Now, bear with me: these two articles are related. When you’re working short term on coursework or exams, you can find some solace in that you only have to keep it up until the deadline comes and goes. We would all study for exams forever if there weren’t a deadline to stop us, and thank god there is. I’m wondering if part of the “getting stuck” Vick and Furlong talk about has to do with the few years of dissertation work begun in the third year feeling like forever and a somewhat narrow field feeling like “all the things.” So, if I’m writing about body parts in Frankenstein, then I have to read the novel and all the critical books and articles on it. Then I should read all about Mary Shelley and the Shelley circle and anyone who influenced that circle and maybe all of Shelley’s other work…and also follow up on this, this, and this footnote. Then, okay, body parts: I should read all the medical discourse when Shelley was writing and maybe what people thought before she was writing and also after she was writing, and maybe some of the current medical discourse on amputation and organ donations, and, why not, maybe some stuff on bodysnatching and army doctors. Now, what about any kind of literary theory: Kristeva and Lacan and Deleuze and Freud and Bakhtin. And theory on the history of the period and of novel form and novel circulation and the two different editions and where it was sold and how much it cost and what kind of paper it was printed on and who bought the first copy. And each article or book as an extensive bibliography that should be gone through with a fine-tooth comb. I’m being a little ridiculous, but see what I mean?

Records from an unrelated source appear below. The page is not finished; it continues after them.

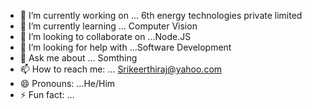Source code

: 

- 🔭 I’m currently working on ... 6th energy technologies private limited
- 🌱 I’m currently learning ... Computer Vision
- 👯 I’m looking to collaborate on ...Node.JS
- 🤔 I’m looking for help with ...Software Development
- 💬 Ask me about ... Somthing
- 📫 How to reach me: ... Srikeerthiraj@yahoo.com
- 😄 Pronouns: ...He/Him
- ⚡ Fun fact: ...
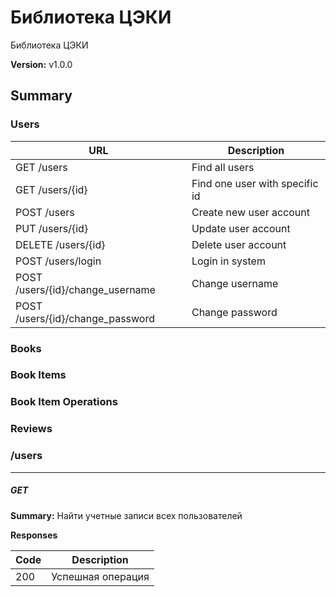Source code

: Библиотека ЦЭКИ
===============
Библиотека ЦЭКИ

**Version:** v1.0.0

## Summary
### Users

| URL  | Description |
| ---  | ----------- |
| GET /users  | Find all users |
| GET /users/{id} | Find one user with specific id |
| POST /users | Create new user account |
| PUT /users/{id} | Update user account |
| DELETE /users/{id} | Delete user account |
| POST /users/login | Login in system |
| POST /users/{id}/change_username | Change username |
| POST /users/{id}/change_password | Change password |

### Books

### Book Items

### Book Item Operations

### Reviews

### /users
---
##### ***GET***
**Summary:** Найти учетные записи всех пользователей

**Responses**

| Code | Description |
| ---- | ----------- |
| 200 | Успешная операция |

Beginning the dissertation is the ultimate in you-can’t-read-everything frustration because not only do you have a million things you want to read, but there’s the added pressure that you feel you need to read them in order to create something worthwhile. And Vick is right: yes, we’re answerable to our advisors and our committees and to future job applications, but at this point in the game, when all your work is chosen by you and made extremely important because of that, there is an incredible sense of self-worth but also a lot of nervousness in regards to living up to your own expectations. Can you ever read enough to satisfy yourself? The answer (and the point to this whole academic game we play) is no. I think what I’m learning as I’m still in this dangerous third year is that, no, you really can’t read all the things. Somehow that makes me feel a little better.

I would have loved to give better advice in this post rather than just some observations, but I feel too close to the beginning still to assess what is working and what isn’t. I’d like to invite fellow bloggers and readers to respond, though!

What worked for you when you were starting your dissertation that kept you from trying to “read all the things”?